7. Enemies of humanity have time travel capability and somehow fail to win before the movie starts. Terminator 2 and Star Trek: First Contact, among others, are guilty here. In the sequel to The Terminator, why does Skynet not send an assassin even farther into the past? By sending one later into the future, Linda Hamilton has time to become a total badass and train her son to boot. It would have been easier with a little girl Sarah Conner. And in the case of the Star Trek movie, we see that the Borg can casually go into the past and assimilate an entire planet essentially instantly. Why isn’t the whole freaking galaxy already Borg? Look, I think time travel is really hard to handle logically as a scientist or a writer, and there are some who manage to do it well, but far too few. And there are a lot of ways to screw it up.
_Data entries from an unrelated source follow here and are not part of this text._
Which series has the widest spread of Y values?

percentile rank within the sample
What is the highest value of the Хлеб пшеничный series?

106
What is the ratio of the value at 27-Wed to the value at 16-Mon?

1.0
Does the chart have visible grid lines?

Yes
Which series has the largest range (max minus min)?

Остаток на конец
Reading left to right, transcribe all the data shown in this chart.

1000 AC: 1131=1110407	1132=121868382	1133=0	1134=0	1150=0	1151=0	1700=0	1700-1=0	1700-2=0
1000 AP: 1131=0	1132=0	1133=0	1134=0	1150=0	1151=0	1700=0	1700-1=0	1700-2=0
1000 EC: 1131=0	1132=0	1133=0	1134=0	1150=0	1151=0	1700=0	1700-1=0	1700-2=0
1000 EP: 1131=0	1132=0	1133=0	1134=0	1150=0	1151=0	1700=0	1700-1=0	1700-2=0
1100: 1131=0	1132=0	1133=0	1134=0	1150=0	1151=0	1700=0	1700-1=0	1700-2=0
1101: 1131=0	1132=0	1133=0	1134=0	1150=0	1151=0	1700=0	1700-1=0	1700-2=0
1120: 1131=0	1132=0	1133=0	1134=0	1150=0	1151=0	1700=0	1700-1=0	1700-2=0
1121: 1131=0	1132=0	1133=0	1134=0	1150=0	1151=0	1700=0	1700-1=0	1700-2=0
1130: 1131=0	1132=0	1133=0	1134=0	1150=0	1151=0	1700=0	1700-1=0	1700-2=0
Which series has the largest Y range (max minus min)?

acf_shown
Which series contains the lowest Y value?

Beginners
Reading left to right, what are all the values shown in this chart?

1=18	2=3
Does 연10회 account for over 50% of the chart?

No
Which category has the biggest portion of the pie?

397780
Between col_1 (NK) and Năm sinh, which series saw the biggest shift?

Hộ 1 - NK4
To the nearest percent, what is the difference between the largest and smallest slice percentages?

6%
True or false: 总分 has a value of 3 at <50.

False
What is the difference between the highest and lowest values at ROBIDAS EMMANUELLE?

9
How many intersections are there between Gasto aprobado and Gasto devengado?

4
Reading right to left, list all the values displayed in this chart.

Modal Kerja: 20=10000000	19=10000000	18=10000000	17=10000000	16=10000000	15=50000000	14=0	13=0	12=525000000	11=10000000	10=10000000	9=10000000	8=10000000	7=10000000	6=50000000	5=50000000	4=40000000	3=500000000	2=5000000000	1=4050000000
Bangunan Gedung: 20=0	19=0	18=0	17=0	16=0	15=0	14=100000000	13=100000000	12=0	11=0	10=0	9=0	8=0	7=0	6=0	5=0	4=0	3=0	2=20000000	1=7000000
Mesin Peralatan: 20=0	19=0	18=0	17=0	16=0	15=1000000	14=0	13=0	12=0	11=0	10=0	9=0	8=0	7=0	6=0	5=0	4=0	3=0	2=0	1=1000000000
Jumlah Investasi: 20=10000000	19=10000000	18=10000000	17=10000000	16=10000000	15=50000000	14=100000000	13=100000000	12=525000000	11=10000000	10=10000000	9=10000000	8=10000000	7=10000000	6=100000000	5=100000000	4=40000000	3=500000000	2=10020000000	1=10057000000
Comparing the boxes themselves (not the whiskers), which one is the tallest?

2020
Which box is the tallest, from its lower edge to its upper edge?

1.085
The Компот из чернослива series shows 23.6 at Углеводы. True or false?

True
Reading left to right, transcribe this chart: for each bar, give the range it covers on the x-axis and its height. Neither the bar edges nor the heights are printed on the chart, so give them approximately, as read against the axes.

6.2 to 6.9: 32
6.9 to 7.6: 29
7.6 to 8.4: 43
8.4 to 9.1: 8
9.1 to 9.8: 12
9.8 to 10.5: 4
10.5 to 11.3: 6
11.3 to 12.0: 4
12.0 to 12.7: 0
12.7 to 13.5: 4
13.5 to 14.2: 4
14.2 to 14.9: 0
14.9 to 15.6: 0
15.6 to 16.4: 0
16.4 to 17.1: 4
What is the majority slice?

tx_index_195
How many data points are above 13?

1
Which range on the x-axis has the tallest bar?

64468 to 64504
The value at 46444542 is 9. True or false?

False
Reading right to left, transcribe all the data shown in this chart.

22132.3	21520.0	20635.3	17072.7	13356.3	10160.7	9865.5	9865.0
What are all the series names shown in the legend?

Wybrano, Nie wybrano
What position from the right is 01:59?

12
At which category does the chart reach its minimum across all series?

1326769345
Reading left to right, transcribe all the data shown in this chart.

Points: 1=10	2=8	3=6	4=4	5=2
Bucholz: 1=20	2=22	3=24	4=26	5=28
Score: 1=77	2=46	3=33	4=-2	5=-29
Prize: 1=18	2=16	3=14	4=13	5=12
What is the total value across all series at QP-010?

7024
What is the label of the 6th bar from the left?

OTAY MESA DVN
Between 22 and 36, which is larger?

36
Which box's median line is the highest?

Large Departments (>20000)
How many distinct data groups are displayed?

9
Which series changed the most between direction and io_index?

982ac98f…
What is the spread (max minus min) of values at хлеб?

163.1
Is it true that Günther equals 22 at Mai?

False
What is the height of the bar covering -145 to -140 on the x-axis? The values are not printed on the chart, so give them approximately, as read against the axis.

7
8. A time travel movie invokes the Butterfly Effect and then violates it completely. OK, huge spoiler here, but the last movie I saw that did this was Hot Tub Time Machine. I’m going to forgive this surprisingly funny comedy, but this idea makes the suspension of disbelief hard to hold in slightly more serious movies like Back to the Future. Look, here’s how the Butterfly Effect works. You go into the past and any single tiny change at all changes the entire frakking future. It’s totally different! Not a little different. Totally different! Invoking the Butterfly Effect and trying not to change the past are inconsistent ideas. The past (and hence the future) is changed once you’re there and do the slightest little thing differently.

9. A comet hits an asteroid the size of Texas and knocks it into a collision course with Earth. I must mention Armageddon. The idea that objects in space can collide is okay. The idea that asteroids can hit the Earth is okay. But there’s only one asteroid (Ceres, now classified as a dwarf planet) out there close to the size of Texas and it sure doesn’t look like the weird thing in the movie. Moreover it takes a lot of energy to change the orbit of what is properly a dwarf planet, and I’m not sure there have every been any comets seen capable of doing this. In the movie we’re also told that only a handful of telescopes are capable of seeing the threat when any pair of binoculars could do it, and the collision itself would likely be visible in daylight. Then there’s the bit about splitting the asteroid in two with some nuclear weapons exactly 800 feet deep — but remember we’re talking an object “the size of Texas.” Can you split Texas by blowing up some nuclear bombs just inside the state’s border? No, you can’t. Others have gotten more quantitative, but this just fails the bullshit test from word one.

ceres_earth_moon_comparison-580x389

10. The Earth’s core stops spinning, we lose our magnetic field, and deadly microwaves wreck havoc. Let’s finish with the other ridiculous stinker, The Core. Again, energy is a concern, and I don’t see humans anywhere close to doing anything capable of stopping the Earth’s core from spinning. And even if we did, nuclear weapons don’t have the energy to spin it back up again. And then there’s the thing with the magnetic fields and microwaves…microwaves are just a form of light and well absorbed by water and water vapor (which is why there’s a greenhouse effect and your microwave oven works). They go right through magnetic fields! There’s a lot of dumb in this movie and it started my head spinning, which generated a magnetic field to protect me from melting, thankfully.

There are other illogical premises out there, like human and aliens being able to mate and have children without technological assistance (I’m looking at you Mr. Spock, and the Next Generation retcon doesn’t make sense either). I like some of these movies and hate some of these movies, but I can smile at all the premises and shake my head. What are your favorites to snicker at?